Following an election by all ANC exiles in Tanzania held in September 1989, he was elected chair of the most senior regional ANC organisation in the country, the regional political committee, but he and all elected office-holders were then deposed from office on instructions from the national executive committee of the ANC, based in Lusaka, Zambia.

He is a member of the ANC stalwarts and veterans, and participated in a meeting of the MK Council last year prior to the ANC national elective conference held at Nasrec in Soweto last December, at which Cyril Ramaphosa was elected ANC president.

He has written numerous articles calling for reform in ANC internal elections to prevent bribery and gate-keeping of delegates, as well as reform of the electoral law for national and provincial legislatures, calling for constituency representation on the basis of the majority report of the Slabbert Commission in January 2003.

He is a chief engineer at Necsa at Pelindaba, and took part in the school students’ march in Soweto on June 16 1976 as a senior student at Morris Isaacson High School in Jabavu, Soweto.

He joined the ANC and MK in exile later the same year.

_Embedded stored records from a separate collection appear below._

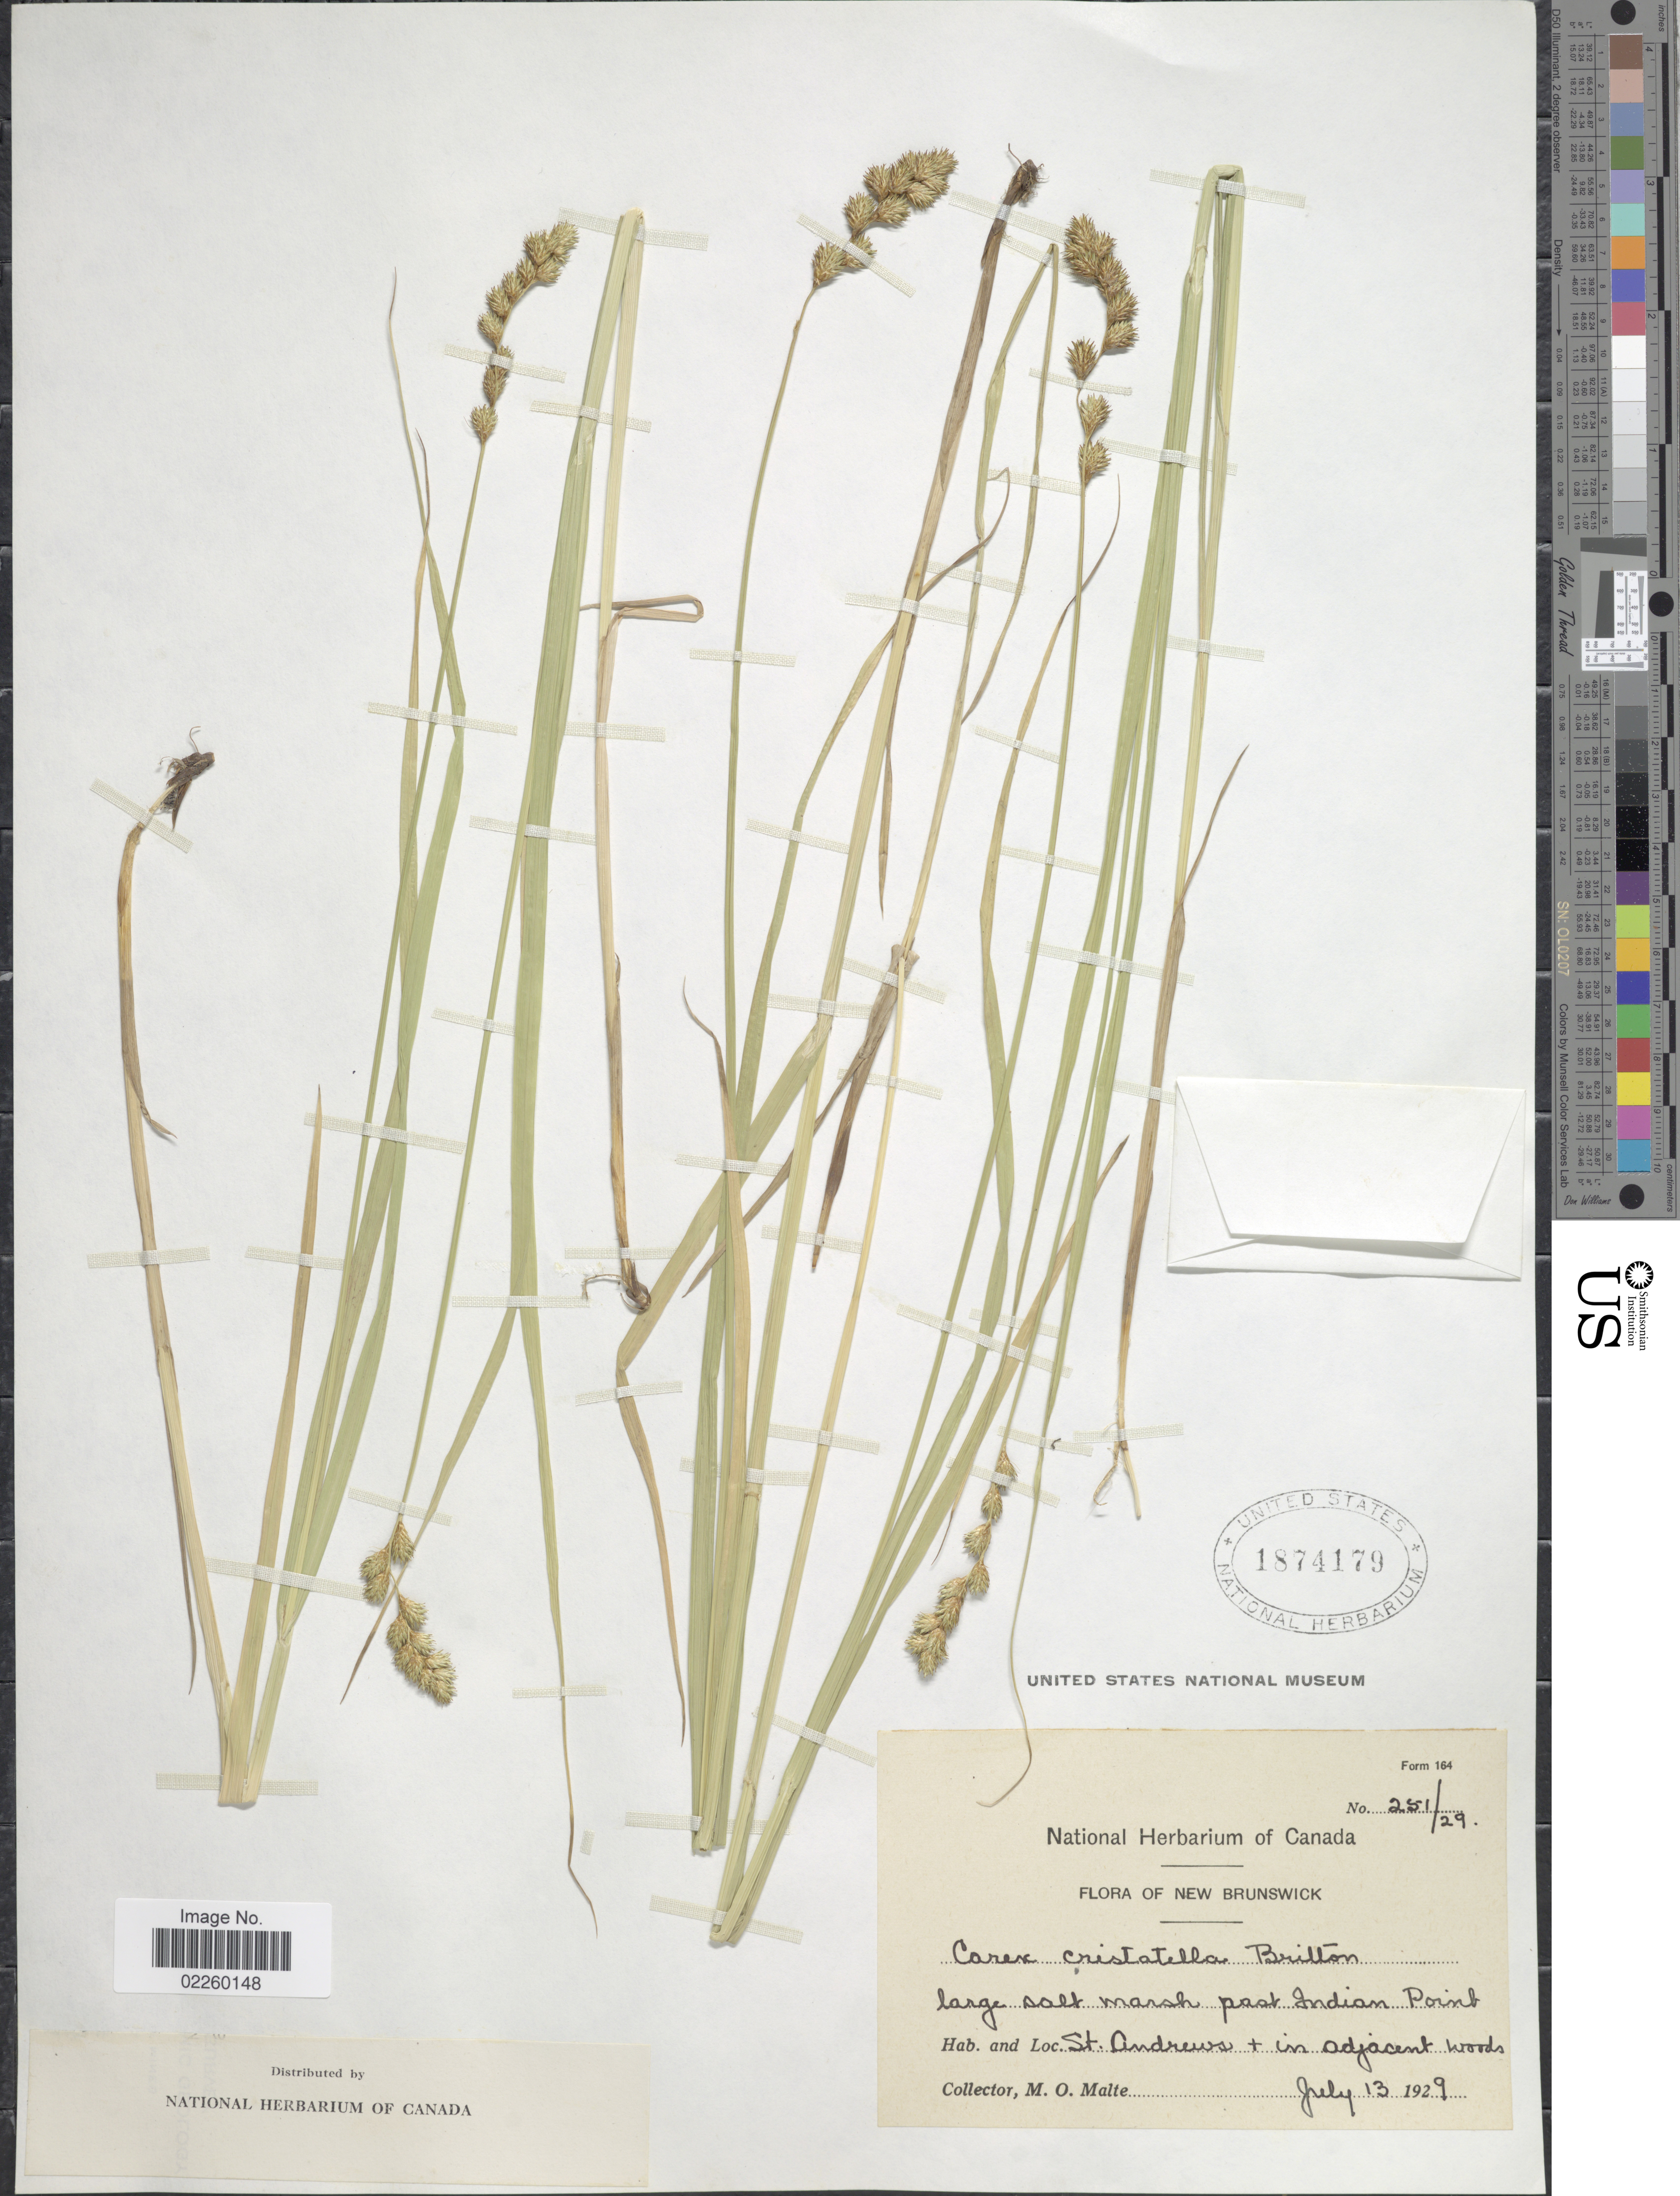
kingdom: Plantae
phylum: Tracheophyta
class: Liliopsida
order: Poales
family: Cyperaceae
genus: Carex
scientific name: Carex cristatella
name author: Britton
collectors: M. O. Malte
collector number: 251/29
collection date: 1929-07-13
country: Canada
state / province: New Brunswick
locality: St. Andrews + in adjacent woods. past Indian Point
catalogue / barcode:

After training in 1977 in the former German Democratic Republic, he was a bodyguard for then acting ANC president Oliver Tambo in Lusaka in 1979-80.

On Saturday 9 June he will chair the third Tsietsi Mashinini Memorial Lecture at Morris Isaacson High School, which will be addressed by Reverend Professor Barney Pityana, founder with Steve Biko of the South African Students Organisation (Saso), the internationally acclaimed sculptor and poet Professor Pitika Ntuli, and Seth Mazibuko, a leader of the South African Students Movement (SASM) in Soweto ahead of the march on June 16 1976.

• Born in Johannesburg in 1941, Paul Trewhela worked in underground journalism with Ruth First and edited the underground journal of MK, Freedom Fighter, during the Rivonia Trial. He was a political prisoner in Pretoria and the Johannesburg Fort as a member of the Communist Party in 1964-1967, separating from the SACP while in prison. In exile in Britain he was co-editor with the late Baruch Hirson of Searchlight South Africa, banned in South Africa. He is the author of Inside Quatro: Uncovering the Exile History of the ANC and SWAPO (Jacana, 2009).